[Document images with source code]
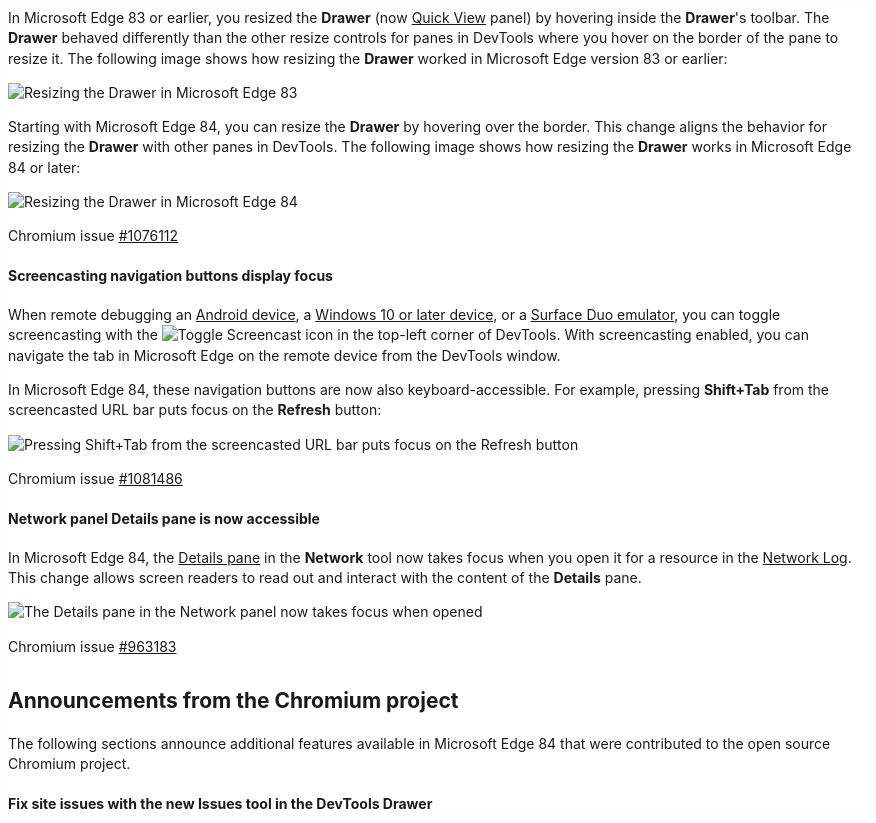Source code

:In Microsoft Edge 83 or earlier, you resized the **Drawer** (now [Quick View](../../../customize/index.md#quick-view) panel) by hovering inside the **Drawer**'s toolbar.  The **Drawer** behaved differently than the other resize controls for panes in DevTools where you hover on the border of the pane to resize it.  The following image shows how resizing the **Drawer** worked in Microsoft Edge version 83 or earlier:

![Resizing the Drawer in Microsoft Edge 83](./devtools-images/drawer-83.png)

Starting with Microsoft Edge 84, you can resize the **Drawer** by hovering over the border.  This change aligns the behavior for resizing the **Drawer** with other panes in DevTools. The following image shows how resizing the **Drawer** works in Microsoft Edge 84 or later:

![Resizing the Drawer in Microsoft Edge 84](./devtools-images/drawer-84.png)

Chromium issue [#1076112](https://crbug.com/1076112)



#### Screencasting navigation buttons display focus

When remote debugging an [Android device](../../../remote-debugging/index.md), a [Windows 10 or later device](../../../remote-debugging/windows.md), or a [Surface Duo emulator](../../../remote-debugging/surface-duo-emulator.md), you can toggle screencasting with the ![Toggle Screencast](./devtools-images/toggle-screencast-icon.png) icon in the top-left corner of DevTools.  With screencasting enabled, you can navigate the tab in Microsoft Edge on the remote device from the DevTools window.

In Microsoft Edge 84, these navigation buttons are now also keyboard-accessible.  For example, pressing **Shift+Tab** from the screencasted URL bar puts focus on the **Refresh** button:

![Pressing Shift+Tab from the screencasted URL bar puts focus on the Refresh button](./devtools-images/screencasting-nav.png)

Chromium issue [#1081486](https://crbug.com/1081486)



#### Network panel Details pane is now accessible

In Microsoft Edge 84, the [Details pane](../../../network/index.md#inspect-the-details-of-the-resource) in the **Network** tool now takes focus when you open it for a resource in the [Network Log](../../../network/index.md#log-network-activity).  This change allows screen readers to read out and interact with the content of the **Details** pane.

![The Details pane in the Network panel now takes focus when opened](./devtools-images/network-details.png)

Chromium issue [#963183](https://crbug.com/963183)



## Announcements from the Chromium project

The following sections announce additional features available in Microsoft Edge 84 that were contributed to the open source Chromium project.



#### Fix site issues with the new Issues tool in the DevTools Drawer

*WHAT IS REQUIRED*.
All lines with the word "buttons" must be located in the data and copied.

*SOLUTION TO THIS EXERCISE*.
#### Screencasting navigation buttons display focus
In Microsoft Edge 84, these navigation buttons are now also keyboard-accessible.  For example, pressing **Shift+Tab** from the screencasted URL bar puts focus on the **Refresh** button:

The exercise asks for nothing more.